Paroles Plurielles

Voyages dans les mots...chaque jeudi une consigne d'écriture pour les amoureux des mots. En voiture...!

28 avril 2008

07. A Toi…Folie (Céciline)

Ma chère…, ma chère ET tendre,

Chaque jour qui passe, tu es là. Toujours près de moi. Chaque jour qui passe, je pense à toi. Et je me dis que, décidément,  tu es vraiment la plus parfaite des personnes que je connaisse. Tout autour de toi, des cercles admiratifs de filles ou des garçons se forment. C’est vrai, ton sourire est le plus éblouissant, le plus beau, le plus séduisant de toutes les grimaces de bouches que je connaisse. Je connais beaucoup de monde. Mais tu es la seule qui, quand elle rentre dans une pièce, le silence se fait. La seule qui rentre avec un halo de lumière autour d’elle, comme un ange. La seule qui tient en respect les profs. Tu es si parfaite…

Tu es la plus belle aussi. Des longs cheveux blonds encadrent ton visage aux yeux aussi verts que la forêt amazonienne. Tu as une taille de mannequin (1m 78), tu fais 58 kg pourtant tu as des seins et de belles fesses. Tu es considérée comme le canon de la ville. Mais sais-tu pourquoi je t’admire le plus ? C’est parce que tu n’es jamais sortie avec un gars. Pourtant, il y en a plein qui te courent après ! Mais tu as ta fierté.

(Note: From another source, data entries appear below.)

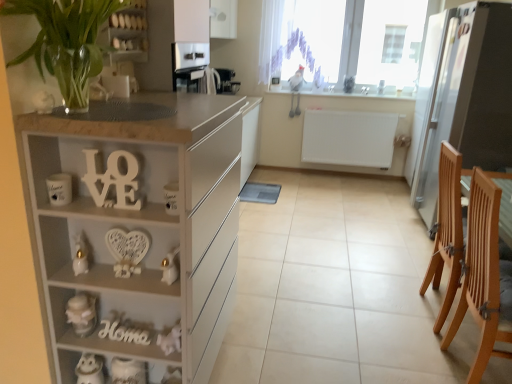
Question: Should I look upward or downward to see wooden sign at lower center, the second alphabet when ordered from top to bottom?

Choices:
 (A) up
 (B) down

Answer: (B)

Question: Is wooden sign at lower center, the second alphabet when ordered from top to bottom, next to white ceramic mug at left, marked as the 3th appliance in a top-to-bottom arrangement, and touching it?

Choices:
 (A) yes
 (B) no

Answer: (B)

Question: Does wooden sign at lower center, the 1th alphabet viewed from the back, turn towards white ceramic mug at left, marked as the 3th appliance in a top-to-bottom arrangement?

Choices:
 (A) no
 (B) yes

Answer: (A)

Question: Considering the relative sizes of wooden sign at lower center, the 1th alphabet viewed from the back, and white ceramic mug at left, which is the 1th appliance in front-to-back order, in the image provided, is wooden sign at lower center, the 1th alphabet viewed from the back, shorter than white ceramic mug at left, which is the 1th appliance in front-to-back order,?

Choices:
 (A) yes
 (B) no

Answer: (A)

Question: From the image's perspective, is wooden sign at lower center, which is the 2th alphabet from front to back, beneath white ceramic mug at left, the 3th appliance viewed from the right?

Choices:
 (A) no
 (B) yes

Answer: (B)

Question: Is wooden sign at lower center, which is the 2th alphabet from front to back, far from white ceramic mug at left, which is counted as the second appliance, starting from the bottom?

Choices:
 (A) yes
 (B) no

Answer: (B)

Question: Can you confirm if wooden sign at lower center, placed as the first alphabet when sorted from bottom to top, is positioned to the left of white ceramic mug at left, marked as the 4th appliance in a back-to-front arrangement?

Choices:
 (A) no
 (B) yes

Answer: (A)

Question: Is transparent glass window at upper center oriented towards white sheer curtain at upper center?

Choices:
 (A) no
 (B) yes

Answer: (B)

Question: Can you confirm if transparent glass window at upper center is taller than white sheer curtain at upper center?

Choices:
 (A) yes
 (B) no

Answer: (A)

Question: From the image's perspective, would you say transparent glass window at upper center is shown under white sheer curtain at upper center?

Choices:
 (A) no
 (B) yes

Answer: (A)

Question: Is transparent glass window at upper center in contact with white sheer curtain at upper center?

Choices:
 (A) yes
 (B) no

Answer: (A)

Question: Is transparent glass window at upper center thinner than white sheer curtain at upper center?

Choices:
 (A) yes
 (B) no

Answer: (A)

Question: Can you confirm if transparent glass window at upper center is positioned to the left of white sheer curtain at upper center?

Choices:
 (A) no
 (B) yes

Answer: (A)

Question: Are transparent glass window at upper center and white matte jar at lower left, which appears as the 3th toy when viewed from the right, far apart?

Choices:
 (A) no
 (B) yes

Answer: (B)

Tu as bien réussi ton plan. Au départ, tu n’étais rien, puis un jour, tu t’es dit que tu voulais briller. Et pour briller, tu brilles ! Tu excelles dans toutes les branches scolaires. Tu joues du piano à merveille, et tu es une excellente sportive et en athlétisme et en piscine. En plus tu sors tous les vendredis en boite.

Quand je viens chez toi, j’ai du mal à croire que tous ces trophées t’appartiennent. Tu as peur que l’on t’oublie… qu’on te piétine mais surtout qu’on te découvre n’est-ce pas ?

Mais moi, je sais tout de toi. Je suis la seule à savoir combien tu souffres.  Je suis ta petite voix intérieure.

Briller parce que tu vas te suicider ? Tu veux être aimée de tous pour à jamais laisser une trace de toi. Une trace indélébile. Mais surtout, ne veux-tu pas tuer ton père. N’a-t-il pas tué ta mère ? La mère de la fille parfaite. Honte à lui, diront les gens. En effet, ton plan est parfait. Tout comme toi.

A ton avis, qu’elle va être la réaction de ton père quand il apprendra de ta bouche que tu as tué volontairement ta mère. Que fera-t-il alors qu’il aura en main un couteau de cuisine ? Lui, ton père, le colérique…

Demain, tu seras morte…avec ton secret. Admirable, voyons ! Personne ne le croira.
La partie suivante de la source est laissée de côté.